PASSAGE TO READ:
^^^^^^^^

The conviction of lung sterility has gone down in history. By means of gastro-esophageal reflux or by micro-aspiration from the nasopharyngeal cavity, microorganisms constantly reach the alveoli [14]. The microbiome of healthy lungs consists mainly of bacteria from the Prevotella, Veillonella, and Fusobacterium species [15, 16]. Experimental studies have observed low density of pulmonary microbiome, with the value of the row 103-105 CFU/g of a lung tissue [17]. Its current composition is determined by the mutual ratio of microorganism immigration to the airways, their elimination, and reproduction of bacterial colonies forming the microbiome [18]. However, the assessment of human microbiome in healthy individuals presents some difficulties. Non-intubated patients samples taken during bronchoscopy could be contaminated by bacterial flora of the nasopharynx. Furthermore, difficulties in acquiring microbial material, which represents a reliable composition of the pulmonary microbiome, concern intubated patients; the collected bronchoalveolar lavage fluid (BALF) often more closely indicates the microbiome of upper respiratory tract than the lungs. Only strongly invasive methods, such as an open lung biopsy allow to obtain a reliable material for testing [19]. However, experimental studies have shown that pulmonary microbiome is different from that in the oral cavity or the gut [4].

Animal studies indicate the role of forming respiratory airways microflora in the first few weeks of life in the development of a proper immune response of the organism, through the appearance of Helios (-) Treg cells and a reduction in the response to allergens. It results in lowering of susceptibility to the development of allergic airway inflammation in adulthood [20]. It has been shown that the early formation of the microbiome is responsible for the subsequent stability of upper respiratory tract microflora and the reduction of susceptibility to pulmonary infections [21]. Lungs of germ-free (GF) mice contain 2.5 times more invariant natural killer T cells (iNKT) than lungs of specific pathogen-free (SPF) mice. When the lungs of newborn GF mice were exposed to microorganisms being a standard component of normal microbiome, the number of iNKT cells became similar to that observed in SPF mice [22]. In the absence of commensal microorganisms, the number of infiltrating TH2 lymphocytes and eosinophils in the lungs increased [23]. Pulmonary microbiome, by modulating the expression of innate immunity genes, causes an increase in the concentration of IL-5, IL-10, IFN-γ, and CCL11. In the lungs of murine SPF newborns, the level of expression of PD-L1 on CD11b+ DCs and the frequency of FoxP3+ CD25+ Treg cells are higher [20]. The composition of microbiome also affects the TLR4-dependent response of pulmonary macrophages [24]. Moreover, microbiota modulate the production of antibacterial peptides (AMs) in the mucus and is responsible for inhibiting multiplication of bacteria and protecting the epithelium from these microorganisms [25]. It has been shown that in the absence of microbiome in the lungs or when its number is low, there is a decrease in the production of protective mucus [26]. The GF mice are more susceptible to pulmonary infections caused by Pseudomonas aeruginosa, Streptococcus pneumoniae, or Klebsiella pneumoniae [27, 28]. Additionally, the number of pulmonary alveoli is greater in the lungs with normal microbiome [17].

^^^^^^^^

[Items from a data source]
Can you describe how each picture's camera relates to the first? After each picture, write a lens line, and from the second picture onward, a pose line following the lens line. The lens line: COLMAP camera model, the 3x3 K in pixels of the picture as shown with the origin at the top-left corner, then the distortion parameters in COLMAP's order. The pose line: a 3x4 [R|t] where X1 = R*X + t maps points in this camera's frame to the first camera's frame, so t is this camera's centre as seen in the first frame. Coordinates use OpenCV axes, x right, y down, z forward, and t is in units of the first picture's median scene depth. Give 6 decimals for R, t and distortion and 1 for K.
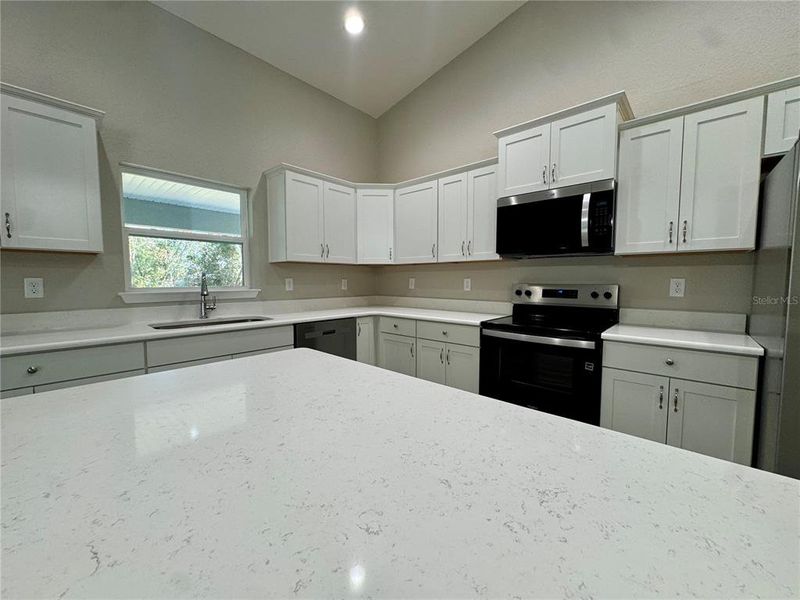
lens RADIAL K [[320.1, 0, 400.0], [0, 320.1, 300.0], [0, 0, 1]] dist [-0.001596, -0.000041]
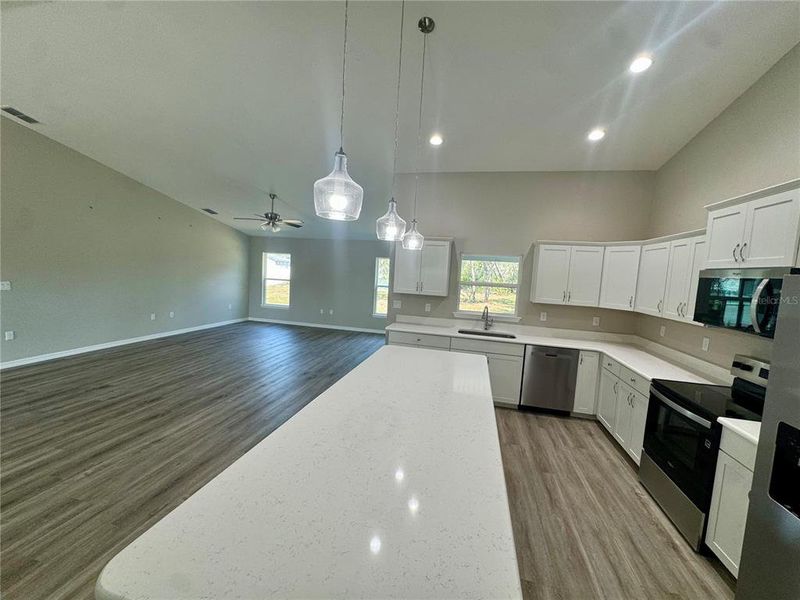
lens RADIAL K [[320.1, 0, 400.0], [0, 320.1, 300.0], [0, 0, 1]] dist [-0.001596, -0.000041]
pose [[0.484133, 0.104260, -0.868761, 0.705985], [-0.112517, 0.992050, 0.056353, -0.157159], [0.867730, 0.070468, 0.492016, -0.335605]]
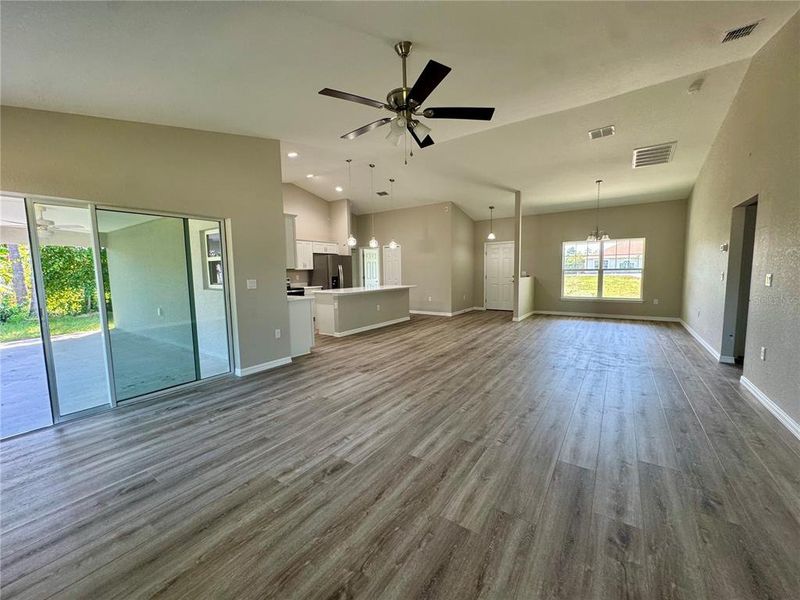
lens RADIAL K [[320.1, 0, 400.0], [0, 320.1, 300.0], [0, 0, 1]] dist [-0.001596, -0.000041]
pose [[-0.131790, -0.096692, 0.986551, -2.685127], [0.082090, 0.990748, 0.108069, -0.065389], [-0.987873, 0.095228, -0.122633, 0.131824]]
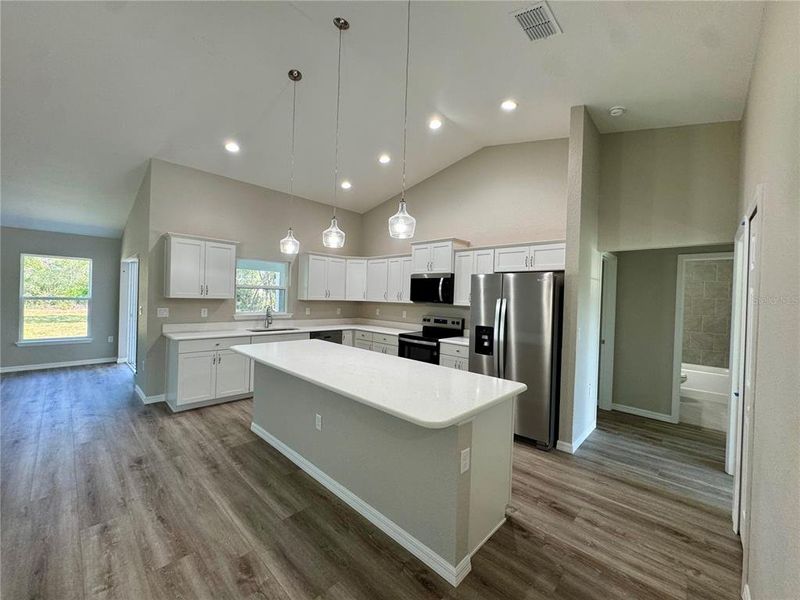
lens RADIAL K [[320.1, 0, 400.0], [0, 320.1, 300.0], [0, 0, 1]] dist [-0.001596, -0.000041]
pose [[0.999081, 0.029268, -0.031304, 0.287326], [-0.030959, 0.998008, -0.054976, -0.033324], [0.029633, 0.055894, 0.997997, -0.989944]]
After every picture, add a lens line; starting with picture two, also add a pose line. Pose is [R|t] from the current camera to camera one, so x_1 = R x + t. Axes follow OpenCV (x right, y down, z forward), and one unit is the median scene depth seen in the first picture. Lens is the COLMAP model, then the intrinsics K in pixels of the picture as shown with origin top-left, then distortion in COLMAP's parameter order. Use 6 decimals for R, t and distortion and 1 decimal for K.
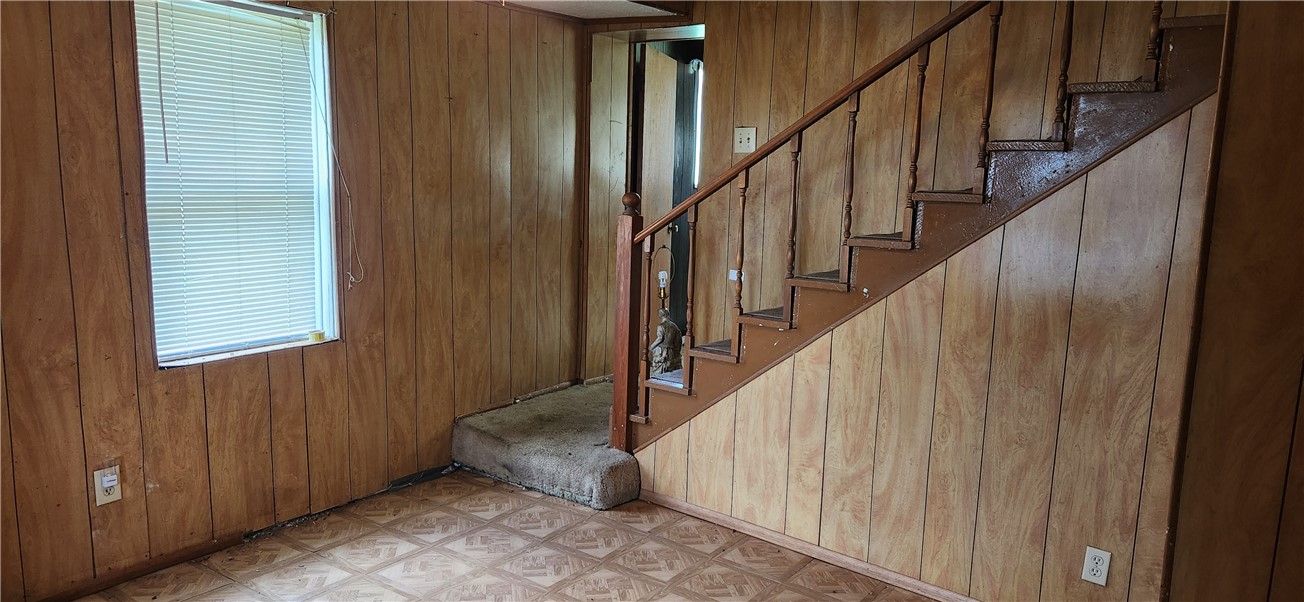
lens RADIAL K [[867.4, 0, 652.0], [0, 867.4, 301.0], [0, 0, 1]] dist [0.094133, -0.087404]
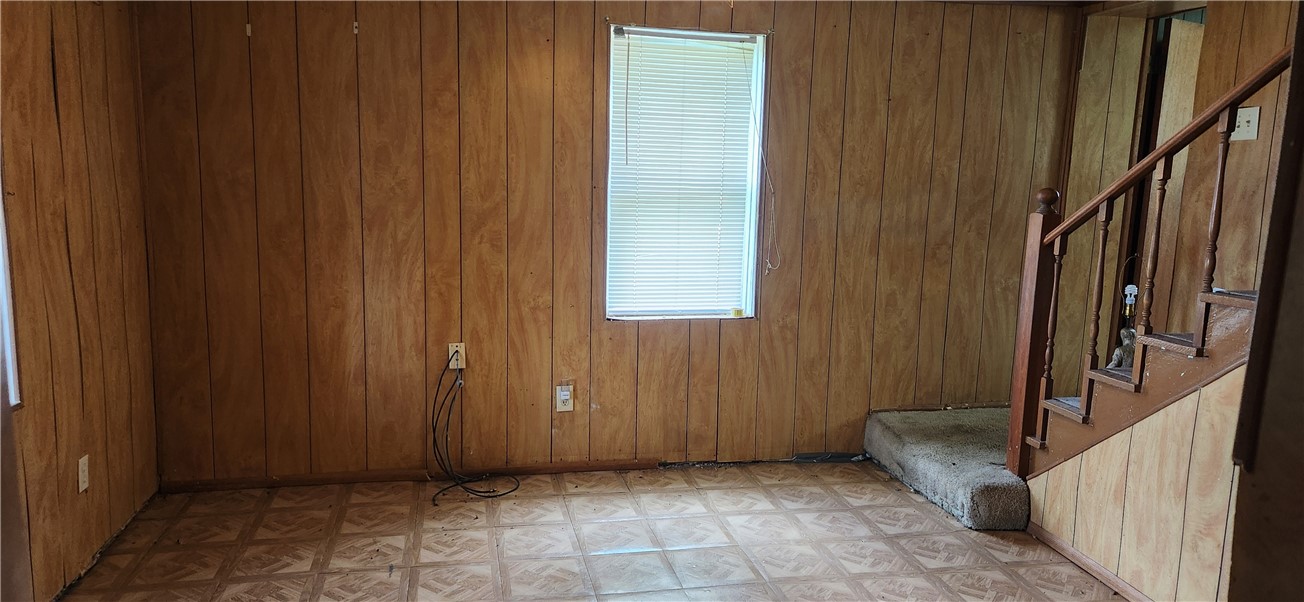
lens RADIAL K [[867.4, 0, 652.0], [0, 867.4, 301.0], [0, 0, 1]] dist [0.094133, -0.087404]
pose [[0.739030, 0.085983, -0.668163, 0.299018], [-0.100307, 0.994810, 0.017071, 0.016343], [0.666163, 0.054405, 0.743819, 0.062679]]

^^^^^^^^

WORK INSTRUCTION:
According to the passage on the lung microbiome, which substances increase in concentration when the pulmonary microbiome modulates the expression of innate immunity genes? List all of them.

REPLY TO THE TASK:
IL-5, IL-10, IFN-γ, CCL11